What Is Retinal Migraine?
There really are few things scarier then suddenly being partially blind. It happened one day while I was out with my family — suddenly I noticed my vision had changed in one eye. I wear contacts, so naturally I thought that might be the issue. But soon I could not see anything from mid-point up in my field of vision in that one eye.
My husband was panicked, thinking it was a stroke. I also felt very out of it and in a fog of confusion. By the time I got to a doctor, my eyesight had returned. I had no signs of a headache and never considered it could have been a migraine. My doctor determined that it may have been retinal migraine, a term used to describe a type of migraine where symptoms affect your eyesight.
In general, eyesight problems with migraine affect both eyes and impact your overall eyesight. But, in contrast, a retinal migraine typically occurs in a single eye. The underlying cause of retinal migraine seems to remain unknown, even to migraine experts.
But my neurologist says recent studies examining people with active retinal migraine have found some individuals were experiencing a spasm of the blood supply to the retina as their migraine occurred.
How Is It Diagnosed?
Unfortunately, there are no specific diagnostic tests to confirm migraine disease in any form it may take. Diagnosis is accomplished by reviewing your personal medical history, looking at your family’s medical history with headaches, examining all your symptoms closely (location of your pain, what triggers it, how often the headaches occur, and their duration) and conducting a physical examination. Migraine can often be diagnosed because your doctor has ruled out other causes for your symptoms.
But, with retinal migraine, it is all the more essential that any other possible causes of your transient blindness be fully investigated and other complications and conditions ruled out.
Will Retinal Migraine Return?
This is a condition that is considered to be rare, but the true frequency of retinal migraine has not really been highly researched and remains pretty much unknown.
The reason for this may be, like myself, people who get this type of vision loss do not have a clue it could be caused by a migraine.
Speaking for myself, I was afraid and deeply convinced it was something wrong within my eye or in my brain. My first reaction was to rule out the possibility it was a mild stroke. I am probably not alone, so the true number of people it affects and the frequency it occurs is not known.
Who Does It Affect?
According to my doctor, I fit the profile of the typical person who gets retinal migraine, since it is most common in women who are in their childbearing years, and who also have a history of migraine with aura. Generally, a diagnosis of retinal migraine is made after other causes are ruled out including other non-migraine related eye disorders.

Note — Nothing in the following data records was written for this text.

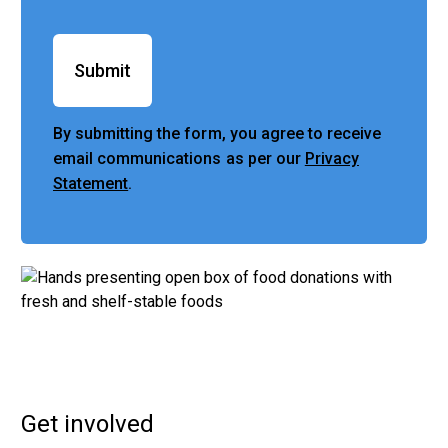
Submit
By submitting the form, you agree to receive
email communications as per our
Privacy
Statement
.
Get involved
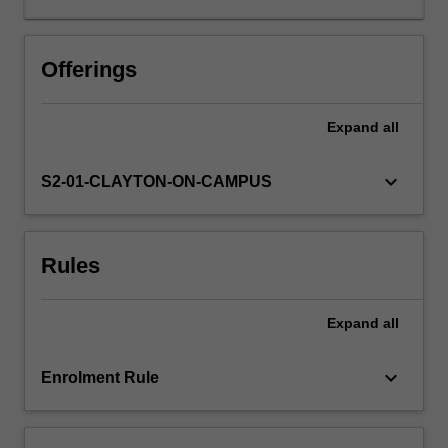
development,
nature
and
Offerings
decline
of
Expand
all
the
Weimar
Republic,
keyboard_arrow_down
S2-01-CLAYTON-ON-CAMPUS
the
intellectual
origins
Rules
and
rise
of
Expand
all
National
Socialism,
the
keyboard_arrow_down
Enrolment Rule
development,
course
and…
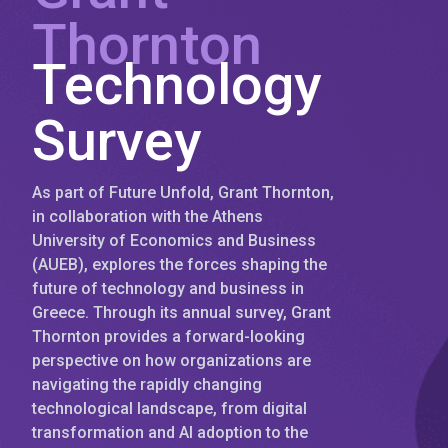
Thornton
Technology
Survey
As part of Future Unfold, Grant Thornton,
in collaboration with the Athens
University of Economics and Business
(AUEB), explores the forces shaping the
future of technology and business in
Greece. Through its annual survey, Grant
Thornton provides a forward-looking
perspective on how organizations are
navigating the rapidly changing
technological landscape, from digital
transformation and AI adoption to the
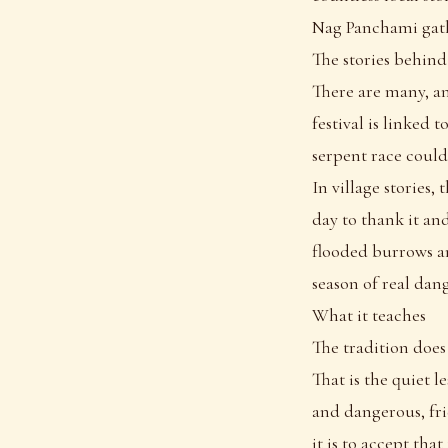
Nag Panchami gathe
The stories behind
There are many, a
festival is linked 
serpent race coul
In village stories,
day to thank it an
flooded burrows an
season of real dang
What it teaches
The tradition does
That is the quiet 
and dangerous, fri
it is to accept tha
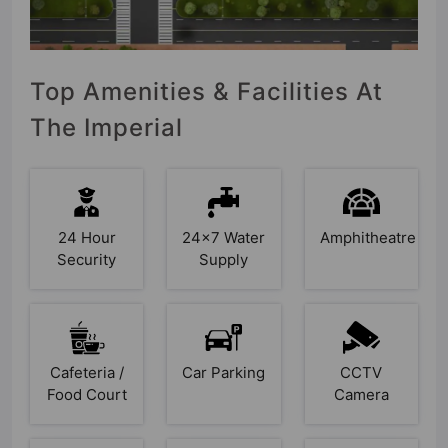
Top Amenities & Facilities At
The Imperial
24 Hour
24x7 Water
Amphitheatre
Security
Supply
Cafeteria /
Car Parking
CCTV
Food Court
Camera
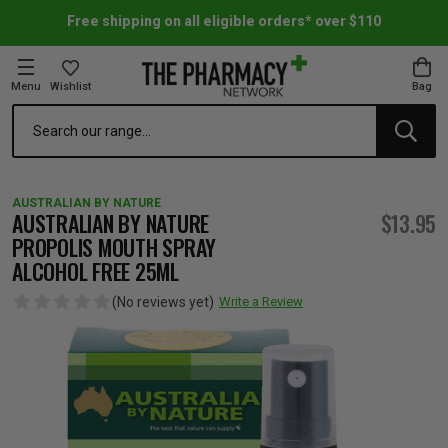
Free shipping on all eligible orders* over $110
Menu
Wishlist
Bag
Search
oom Essentials
l Care
h Skincare & Bath Range
ins
ff Sale
AUSTRALIAN BY NATURE
h Lover's Favourites
Therapy
& Nail
rals & Supplements
ff Sale
AUSTRALIAN BY NATURE
$13.95
PROPOLIS MOUTH SPRAY
ALCOHOL FREE 25ML
 Aid & Sport
n Beauty
pathy & Tissue Salts
ff Sale
(No reviews yet)
Write a Review
ing & Accessories
& Fever Relief
up
Accessories
n's Vitamins & Supplements
ff Sale
 Snacks & Drinks
Care
are
y Tools
 Vitamins & Supplements
ff Sale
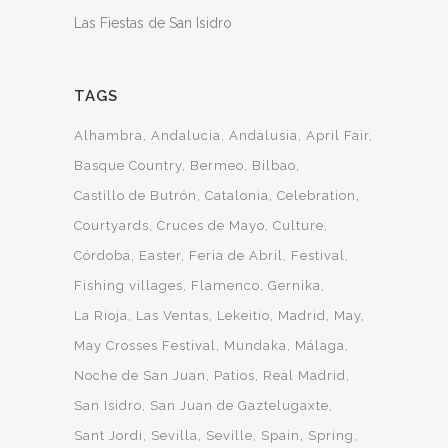
Las Fiestas de San Isidro
TAGS
Alhambra
Andalucia
Andalusia
April Fair
Basque Country
Bermeo
Bilbao
Castillo de Butrón
Catalonia
Celebration
Courtyards
Cruces de Mayo
Culture
Córdoba
Easter
Feria de Abril
Festival
Fishing villages
Flamenco
Gernika
La Rioja
Las Ventas
Lekeitio
Madrid
May
May Crosses Festival
Mundaka
Málaga
Noche de San Juan
Patios
Real Madrid
San Isidro
San Juan de Gaztelugaxte
Sant Jordi
Sevilla
Seville
Spain
Spring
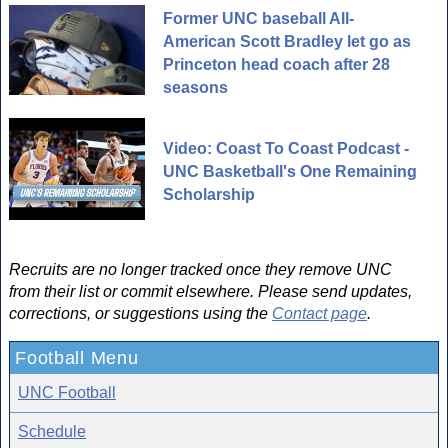
Former UNC baseball All-
American Scott Bradley let go as
Princeton head coach after 28
seasons
Video: Coast To Coast Podcast -
UNC Basketball's One Remaining
Scholarship
Recruits are no longer tracked once they remove UNC
from their list or commit elsewhere. Please send updates,
corrections, or suggestions using the
Contact page
.
Football Menu
UNC Football
Schedule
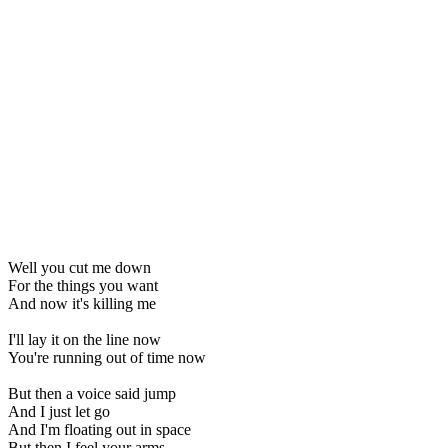
Well you cut me down
For the things you want
And now it's killing me
I'll lay it on the line now
You're running out of time now
But then a voice said jump
And I just let go
And I'm floating out in space
But then I feel your arms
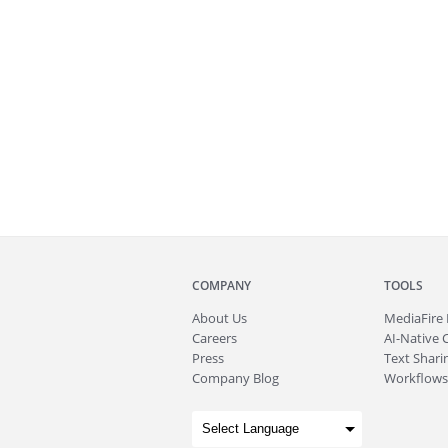
COMPANY
TOOLS
About
Us
MediaFire
Careers
AI-Native 
Press
Text Sharin
Company Blog
Workflows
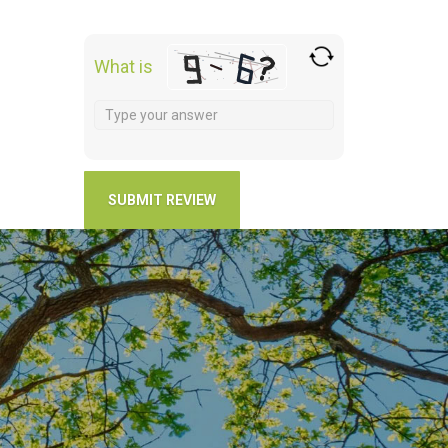
What is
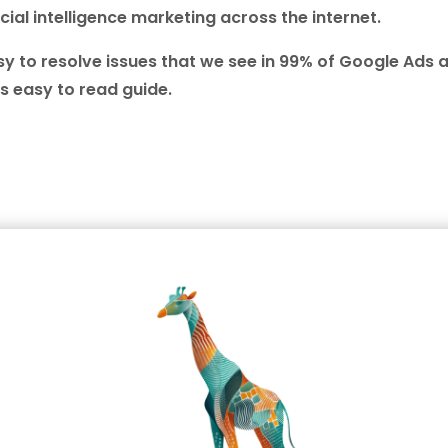
cial intelligence marketing across the internet.
 to resolve issues that we see in 99% of Google Ads 
s easy to read guide.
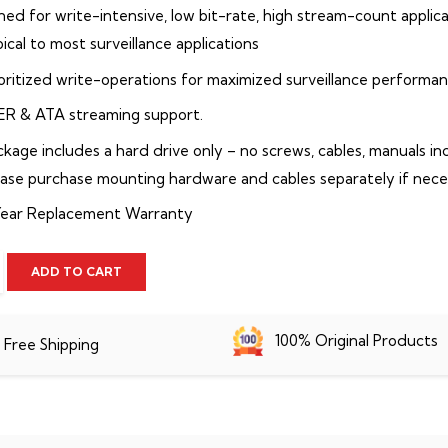
ned for write-intensive, low bit-rate, high stream-count applic
ical to most surveillance applications
ioritized write-operations for maximized surveillance performa
ER & ATA streaming support.
ckage includes a hard drive only – no screws, cables, manuals in
ease purchase mounting hardware and cables separately if nece
Year Replacement Warranty
ADD TO CART
100% Original Products
Free Shipping
p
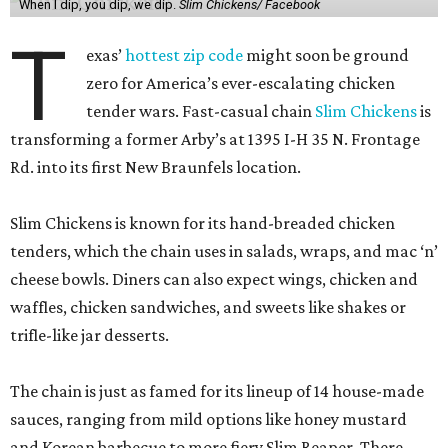
When I dip, you dip, we dip.
Slim Chickens/ Facebook
T
exas’
hottest zip code
might soon be ground
zero for America’s ever-escalating chicken
tender wars. Fast-casual chain
Slim Chickens
is
transforming a former Arby’s at 1395 I-H 35 N. Frontage
Rd. into its first New Braunfels location.
Slim Chickens is known for its hand-breaded chicken
tenders, which the chain uses in salads, wraps, and mac ‘n’
cheese bowls. Diners can also expect wings, chicken and
waffles, chicken sandwiches, and sweets like shakes or
trifle-like jar desserts.
The chain is just as famed for its lineup of 14 house-made
sauces, ranging from mild options like honey mustard
and Korean barbecue to more fiery Slim Reaper. There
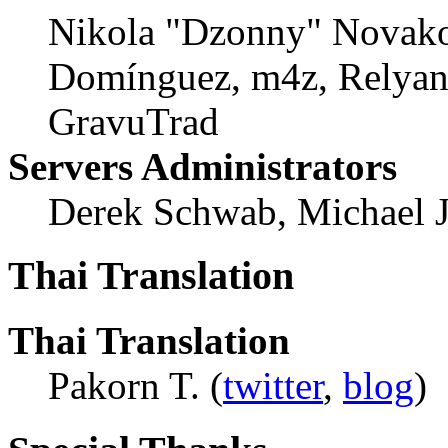
Nikola "Dzonny" Novako
Domínguez, m4z, Relyana
GravuTrad
Servers Administrators
Derek Schwab, Michael 
Thai Translation
Thai Translation
Pakorn T. (
twitter
,
blog
)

Symptoms of Retinal Migraine
- Change in vision that may including flashing rays of light, perceptions of bright colored streaks or zigzag lightning patterns, halos or diagonal lines.
- Sudden, reversible, visual disturbances within one eye that may last a few minutes to a couple of hours.
- Loss of vision including blurring, blank areas, black dots or spots in the field of vision, causing partial or complete blindness.
- Visual impairment, such as the coming together of spots and “tunnel vision” (not being able to see items in the periphery of one’s visual field), are less common.
- The eye that experiences the visual disturbance often occurs is on the same side of the person’s typical migraine headache and it can sometimes precede, accompany, or (rarely) follow one.
How do you know what you have is not just a migraine with aura? There are a couple of differentiating factors between retinal migraine and migraine with aura:
- The visual symptoms of retinal migraine are only in one eye, or monocular.
- Total, but temporary, monocular blindness may occur when having a retinal migraine.
Prevention and Treatment
If you experience partial vision loss, don’t panic — but seek medical help right away. Your doctor, once they determine that retinal migraine is the diagnosis, can prescribe methods to curb this type of migraine’s occurrence.
They may suggest the use of medications typically used to prevent regular, typical migraines, though more research is needed to determine which ones actually work best. And prevention is important to work towards since people with retinal migraine have a greater chance of experiencing permanent vision loss than people with other forms of traditional migraine.
Research indicates medicinal therapy on an attack of retinal migraine will probably rule out the use of triptans or ergots drugs, mainly because these medications work by constricting blood vessels. Since that is what is believed to happen in the case of retinal migraine, it is considered counterproductive by most doctors.
Preventative medications that have been tried and reported to offer possible benefits include:
- Calcium-channel blockers such as verapamil and nifedipine.
- Beta-blockers, antidepressants and some anticonvulsants.
- Low-dose daily aspirin therapy, though there is no specific amount or guidelines, is reported to be well-tolerated and there are recorded instances it was helpful in treatment.
- Medications including NSAIDs, anti-nausea medications, or Midrin have been used for infrequent attacks and are used effectively for other forms of migraine and their symptoms.
If you think you have retinal migraine, speak to your doctor right away. Bring to your appointment a list of your symptoms, past migraine history, possible triggers, the duration, and good description of the attack.